**Work instructions**:
[a] Render into French this sentence from the thread about the UTF-16 conversion bug: "Indeed we do not properly convert utf16 outside the basic multilingual plane (i.e. unicode points > 0xFFFF)."
[b] Carry on the thread about the UTF-16 conversion bug from the point at which it stops.

**Text shown**:

%%

I’ve found the problem. Is indeed a bug in the function utf8_to_pdf_hex_string in converter.cpp. I’m writing a fix. Indeed we do not properly convert utf16 outside the basic multilingual plane (i.e. unicode points > 0xFFFF).

mgubi · May 26, 2021, 2:19pm

This is the patch if you want to try it.

Index: src/Data/String/converter.cpp
===================================================================
--- src/Data/String/converter.cpp	(revision 13515)
+++ src/Data/String/converter.cpp	(working copy)
@@ -877,15 +877,31 @@
   return result;
 }
 
+
 string
-utf8_to_hex_string (string s) {
-  string result;
+utf8_to_utf16be_string (string s) {
+  string result, hex;
   int i, n= N(s);
   for (i=0; i<n; ) {
     unsigned int code= decode_from_utf8 (s, i);
-    string hex= as_hexadecimal (code);
-    while (N(hex) < 4) hex = "0" * hex;
-    result << hex;
+    // see e.g. https://en.wikipedia.org/wiki/UTF-16
+    if (code >= 0x10000) {
+      // supplementary planes
+      unsigned int code2= code - 0x10000;
+      unsigned int w1= 0xD800 + (code2 >> 10);
+      unsigned int w2= 0xDC00 + (code2 & 0x3FF);
+      hex= as_hexadecimal (w1);
+      while (N(hex) < 4) hex = "0" * hex;
+      result << hex;
+      hex= as_hexadecimal (w2);
+      while (N(hex) < 4) hex = "0" * hex;
+      result << hex;
+    } else {
+      // basic planes
+      string hex= as_hexadecimal (code);
+      while (N(hex) < 4) hex = "0" * hex;
+      result << hex;
+    }
   }
   return result;
 }
@@ -892,5 +908,5 @@
 
 string
 utf8_to_pdf_hex_string (string s) {
-  return "<FEFF" * utf8_to_hex_string (cork_to_utf8 (s)) * ">";
-}
\ No newline at end of file
+  return "<FEFF" * utf8_to_utf16be_string (cork_to_utf8 (s)) * ">";
+}
Index: src/Data/String/converter.hpp
===================================================================
--- src/Data/String/converter.hpp	(revision 13515)
+++ src/Data/String/converter.hpp	(working copy)
@@ -121,7 +121,6 @@
 string convert_char_entities (string s);
 string convert_char_entity (string s, int& start, bool& success);
 string utf8_to_hex_entities (string s);
-string utf8_to_hex_string (string s);
 string utf8_to_pdf_hex_string (string s);
 
 #endif // CONVERTER_H

re4zuaFe · May 26, 2021, 4:14pm

I think that you could write a tester: enumerate all unsigned integers up to 2^32-1 and convert it into a string of 5 bytes (including an \0 at the end). Then pass it to your function and the result produced by std::codecvt_utf16 above. This should finish in a reasonable amount of time (it should take less than a second for an enumeration up to 2^28, based on my experience more than a decade ago) maybe you could reduce a bit the amount to enumerate if it takes too long).

%%

**Record excerpts**:
%%

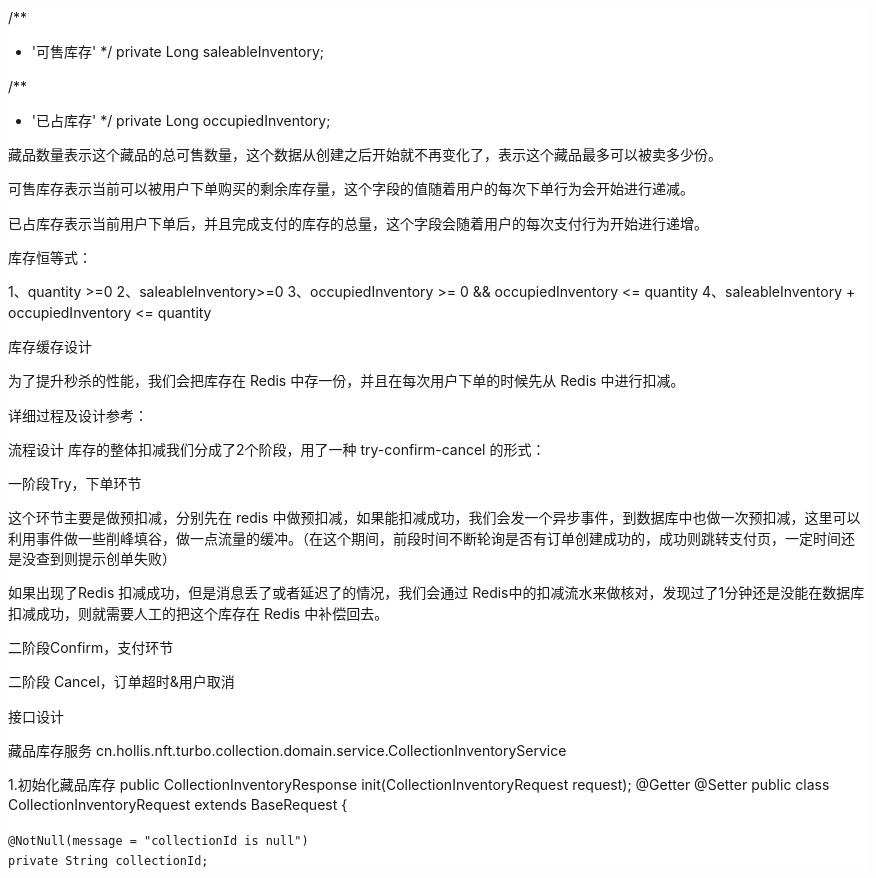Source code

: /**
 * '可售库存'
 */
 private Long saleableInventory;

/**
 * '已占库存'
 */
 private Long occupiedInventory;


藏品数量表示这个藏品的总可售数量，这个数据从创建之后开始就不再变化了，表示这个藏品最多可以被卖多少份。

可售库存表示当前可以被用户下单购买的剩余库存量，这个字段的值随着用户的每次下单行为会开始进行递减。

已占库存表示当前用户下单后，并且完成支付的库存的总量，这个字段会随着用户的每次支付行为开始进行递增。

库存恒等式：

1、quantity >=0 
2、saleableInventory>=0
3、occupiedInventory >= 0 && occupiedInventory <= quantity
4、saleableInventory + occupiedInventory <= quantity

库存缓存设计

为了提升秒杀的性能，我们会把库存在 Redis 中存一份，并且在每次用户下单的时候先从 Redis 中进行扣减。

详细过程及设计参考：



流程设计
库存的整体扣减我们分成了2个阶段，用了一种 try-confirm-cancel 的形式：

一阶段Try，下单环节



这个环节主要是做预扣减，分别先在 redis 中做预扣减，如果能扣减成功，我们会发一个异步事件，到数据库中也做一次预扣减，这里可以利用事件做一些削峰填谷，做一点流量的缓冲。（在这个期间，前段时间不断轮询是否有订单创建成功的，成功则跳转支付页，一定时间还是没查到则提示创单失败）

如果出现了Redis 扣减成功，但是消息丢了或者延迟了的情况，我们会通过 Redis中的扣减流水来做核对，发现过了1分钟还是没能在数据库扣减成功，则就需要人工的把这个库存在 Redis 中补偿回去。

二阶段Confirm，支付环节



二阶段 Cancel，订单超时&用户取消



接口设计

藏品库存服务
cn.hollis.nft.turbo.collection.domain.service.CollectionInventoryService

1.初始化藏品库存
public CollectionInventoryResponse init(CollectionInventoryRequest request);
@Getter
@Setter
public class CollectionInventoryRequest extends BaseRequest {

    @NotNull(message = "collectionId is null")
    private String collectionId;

%%

**Answers to this exercise**:
[a] En effet, nous ne convertissons pas correctement l’UTF-16 en dehors du plan multilingue de base (c’est-à-dire les points de code Unicode > 0xFFFF).

[b]
mgubi · May 27, 2021, 12:57pm

I suppose I could. Anyway I was not suggesting that you should test it. I already did and seems to work fine on your example document.

re4zuaFe · May 27, 2021, 1:14pm

Such test finds potential problems unforeseeable by several “hand-made” samples, including possible mistakes in the description in Wikipedia, say.

mgubi · May 27, 2021, 1:58pm

I’m aware of that. We do not have a systematic testing strategy for TeXmacs so I would not know where to put a test. I agree would be good practice, but maybe I would not anyway implement what you suggest since it seems to me to cover a very small “error surface”. It would be more useful to me to know if there is a mistake in Wikipedia description of the encoding and/or where I can find a better source, or if you see a problem with my algorithm. Code review is also an equally effective strategy to avoid bugs.

Btw, It could be a nice and useful project for a newcomer to implement a test infrastructure and various tests of basic routines.

re4zuaFe · May 27, 2021, 4:41pm

I don’t know whether there is a mistake in Wikipedia description, but as you know, in academia, we don’t see Wikipedia as a reliable reference (I have previous spotted mathematical errors and I edited, but I am not sure the quality about programming).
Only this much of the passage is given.